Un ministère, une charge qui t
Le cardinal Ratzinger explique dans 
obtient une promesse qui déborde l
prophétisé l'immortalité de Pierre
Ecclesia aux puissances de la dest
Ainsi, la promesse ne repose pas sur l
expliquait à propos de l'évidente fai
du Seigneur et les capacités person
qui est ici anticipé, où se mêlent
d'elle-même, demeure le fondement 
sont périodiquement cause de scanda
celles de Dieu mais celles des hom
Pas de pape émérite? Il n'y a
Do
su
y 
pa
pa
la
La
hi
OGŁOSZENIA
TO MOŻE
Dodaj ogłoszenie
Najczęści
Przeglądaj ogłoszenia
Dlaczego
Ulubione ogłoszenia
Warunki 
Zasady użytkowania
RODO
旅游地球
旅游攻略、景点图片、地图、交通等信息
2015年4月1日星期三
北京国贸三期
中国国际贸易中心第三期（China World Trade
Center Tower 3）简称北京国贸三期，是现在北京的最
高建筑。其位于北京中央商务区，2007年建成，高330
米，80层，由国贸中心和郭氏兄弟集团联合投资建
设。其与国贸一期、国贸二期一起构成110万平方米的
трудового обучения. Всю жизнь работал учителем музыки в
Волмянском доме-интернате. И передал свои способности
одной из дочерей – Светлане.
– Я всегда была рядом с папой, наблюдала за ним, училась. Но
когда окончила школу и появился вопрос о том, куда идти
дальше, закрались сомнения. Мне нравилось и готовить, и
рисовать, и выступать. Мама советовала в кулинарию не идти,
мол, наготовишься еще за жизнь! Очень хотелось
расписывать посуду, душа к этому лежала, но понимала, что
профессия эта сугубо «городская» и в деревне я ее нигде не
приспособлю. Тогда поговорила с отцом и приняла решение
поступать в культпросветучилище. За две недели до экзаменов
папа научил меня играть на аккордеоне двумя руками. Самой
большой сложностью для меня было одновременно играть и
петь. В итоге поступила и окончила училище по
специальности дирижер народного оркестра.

...

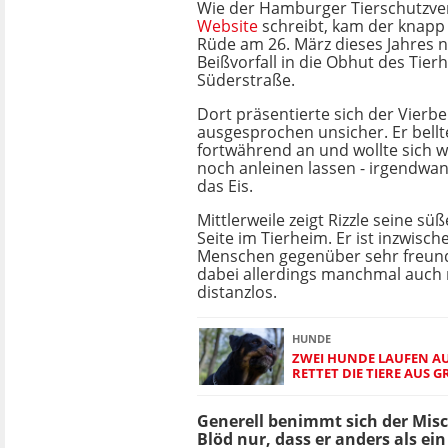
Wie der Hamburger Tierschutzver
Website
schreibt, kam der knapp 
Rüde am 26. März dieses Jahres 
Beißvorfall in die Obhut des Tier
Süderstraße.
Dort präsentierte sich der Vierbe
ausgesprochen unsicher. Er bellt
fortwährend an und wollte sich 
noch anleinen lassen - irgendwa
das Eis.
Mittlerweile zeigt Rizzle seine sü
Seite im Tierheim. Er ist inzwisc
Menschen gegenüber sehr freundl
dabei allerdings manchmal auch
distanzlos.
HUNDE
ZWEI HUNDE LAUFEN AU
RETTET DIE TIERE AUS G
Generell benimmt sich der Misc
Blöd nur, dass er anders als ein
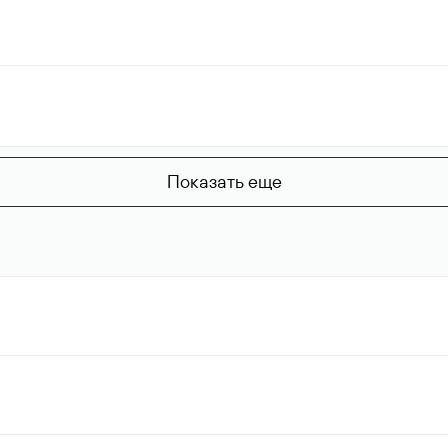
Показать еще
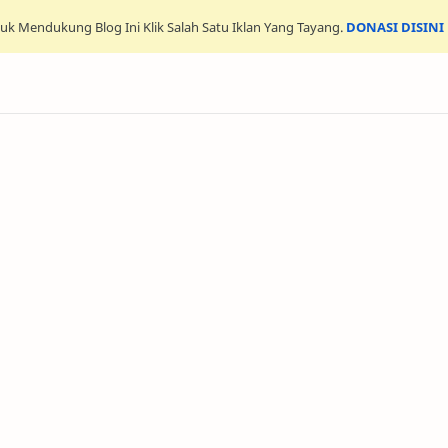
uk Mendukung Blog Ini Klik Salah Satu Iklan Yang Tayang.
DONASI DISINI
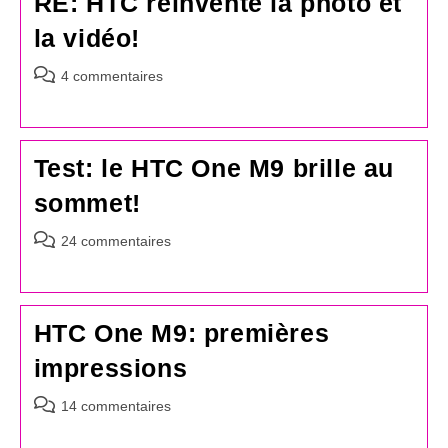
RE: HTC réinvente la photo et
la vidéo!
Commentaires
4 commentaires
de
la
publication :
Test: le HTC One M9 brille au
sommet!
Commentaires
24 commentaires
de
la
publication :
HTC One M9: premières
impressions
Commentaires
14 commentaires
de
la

● **Task to complete**
Repeat the lines of the records from the line with "Un ministère, une charge qui t" up to and including the line with "мол, наготовишься еще".

● **Result**
Un ministère, une charge qui t
Le cardinal Ratzinger explique dans 
obtient une promesse qui déborde l
prophétisé l'immortalité de Pierre
Ecclesia aux puissances de la dest
Ainsi, la promesse ne repose pas sur l
expliquait à propos de l'évidente fai
du Seigneur et les capacités person
qui est ici anticipé, où se mêlent
d'elle-même, demeure le fondement 
sont périodiquement cause de scanda
celles de Dieu mais celles des hom
Pas de pape émérite? Il n'y a
Do
su
y 
pa
pa
la
La
hi
OGŁOSZENIA
TO MOŻE
Dodaj ogłoszenie
Najczęści
Przeglądaj ogłoszenia
Dlaczego
Ulubione ogłoszenia
Warunki 
Zasady użytkowania
RODO
旅游地球
旅游攻略、景点图片、地图、交通等信息
2015年4月1日星期三
北京国贸三期
中国国际贸易中心第三期（China World Trade
Center Tower 3）简称北京国贸三期，是现在北京的最
高建筑。其位于北京中央商务区，2007年建成，高330
米，80层，由国贸中心和郭氏兄弟集团联合投资建
设。其与国贸一期、国贸二期一起构成110万平方米的
трудового обучения. Всю жизнь работал учителем музыки в
Волмянском доме-интернате. И передал свои способности
одной из дочерей – Светлане.
– Я всегда была рядом с папой, наблюдала за ним, училась. Но
когда окончила школу и появился вопрос о том, куда идти
дальше, закрались сомнения. Мне нравилось и готовить, и
рисовать, и выступать. Мама советовала в кулинарию не идти,
мол, наготовишься еще за жизнь! Очень хотелось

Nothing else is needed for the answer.